In contrast, the object of the present invention is to provide a dual-polarized multiband antenna, in particular a so-called X-polarized multiband antenna, which avoids the disadvantages mentioned above. This antenna is thus intended to be operable in at least two frequency ranges, which are preferably well apart from one another. Furthermore, it is preferably intended to have a high level of decoupling between the two polarizations.
The object is achieved according to the invention in accordance with the features specified in
Claim 1 and Claim 2. Advantageous refinements of the invention are specified in the dependent claims.
The dual-polarized multiband antenna according to the invention has previously unimagined advantages and features. These advantages relate not only to the decoupling, the bandwidth and the sensitivity, but also to the flexibility of the antenna. The antenna according to the invention is distinguished by the fact that it has at least one radiating element module in the form of a cruciform dipole and like a dipole square, which is located in front of a reflector and which can be operated with dual polarization in two alignments positioned at right angles to one another which, as a rule, that is to say preferably, assume an alignment of +45.degree. and -45.degree. to the vertical or horizontal. This radiating element module in the form of a dipole square can be operated in a lower frequency range. However, according to the invention, further dipoles are now provided for operation in a second upper frequency band with dual polarization, with the further dipoles being arranged within the dipole square. In addition, the further dipoles are preferably in the form of a cruciform dipole. The dipole elements are in this case aligned parallel or at right angles to the dipole elements of the dipole square and thus, in the case of an X-antenna, likewise have an alignment of +45.degree. and -45.degree. to the vertical or horizontal.
A development of the invention provides that the respective holder for the dipoles of the lower frequency range, which at the same time operate as so-called balancing, are designed and/or arranged and/or dimensioned such that, in consequence, no resonance occurs in the upper frequency range, or at least no relevant resonance occurs in the upper frequency range.

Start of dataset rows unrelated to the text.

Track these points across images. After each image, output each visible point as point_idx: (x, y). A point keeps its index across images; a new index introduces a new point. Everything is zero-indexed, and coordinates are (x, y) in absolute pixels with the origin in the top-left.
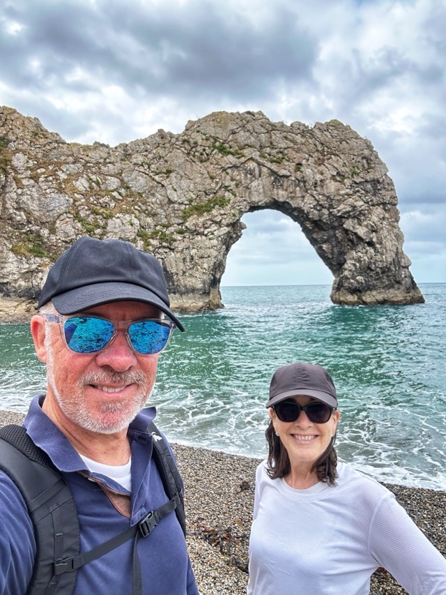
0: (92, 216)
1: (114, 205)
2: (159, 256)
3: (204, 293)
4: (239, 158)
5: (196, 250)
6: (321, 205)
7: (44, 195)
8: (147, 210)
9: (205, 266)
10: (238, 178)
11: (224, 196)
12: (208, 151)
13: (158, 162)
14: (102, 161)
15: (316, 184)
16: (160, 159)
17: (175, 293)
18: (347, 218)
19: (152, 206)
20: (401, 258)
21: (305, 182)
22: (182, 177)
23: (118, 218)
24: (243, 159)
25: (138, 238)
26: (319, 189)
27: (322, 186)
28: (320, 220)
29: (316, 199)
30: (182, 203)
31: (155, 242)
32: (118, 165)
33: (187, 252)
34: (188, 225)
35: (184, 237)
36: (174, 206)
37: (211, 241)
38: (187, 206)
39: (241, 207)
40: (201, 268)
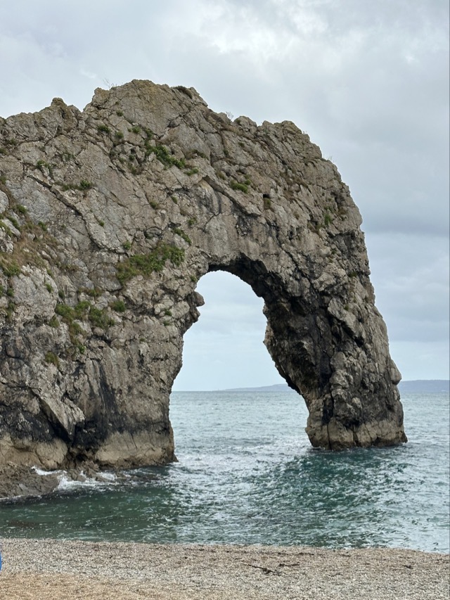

It has furthermore been found to be advantageous if, depending on the frequency-dependent wavelength associated with them, the height of the dipoles are [sic] arranged such that they are not more than one wavelength away from the reflector or the reflector plane. Advantageous values are in a range from 1/8 to 1/2 of the respective operating wavelength.
Above all, it is surprising in the case of the antenna according to the invention that, firstly, it has a broad bandwidth and, secondly, at the same time has a high level of decoupling between the two polarizations. It is also distinguished above all in that, with the antenna according to the invention, it is possible to ensure that the horizontal half beamwidths of the two radiating element modules are identical or virtually identical, that is to say essentially of the same magnitude, in both the lower and the upper frequency band ranges.
The advantages according to the invention can, above all, be achieved even when the antenna according to the invention is constructed not only with a dipole square and a cruciform dipole arranged in it, but like an antenna array with a plurality of such square dipoles, each having further internal dipoles, preferably in the form of cruciform dipoles. With this embodiment in particular, it is possible to provide a further radiating element module for transmission of the upper frequency band between each of the two dipole squares for transmitting and receiving the lower frequency band.
However, this further radiating element module is then preferably not in the form of a cruciform dipole, but likewise in the form of a dipole square.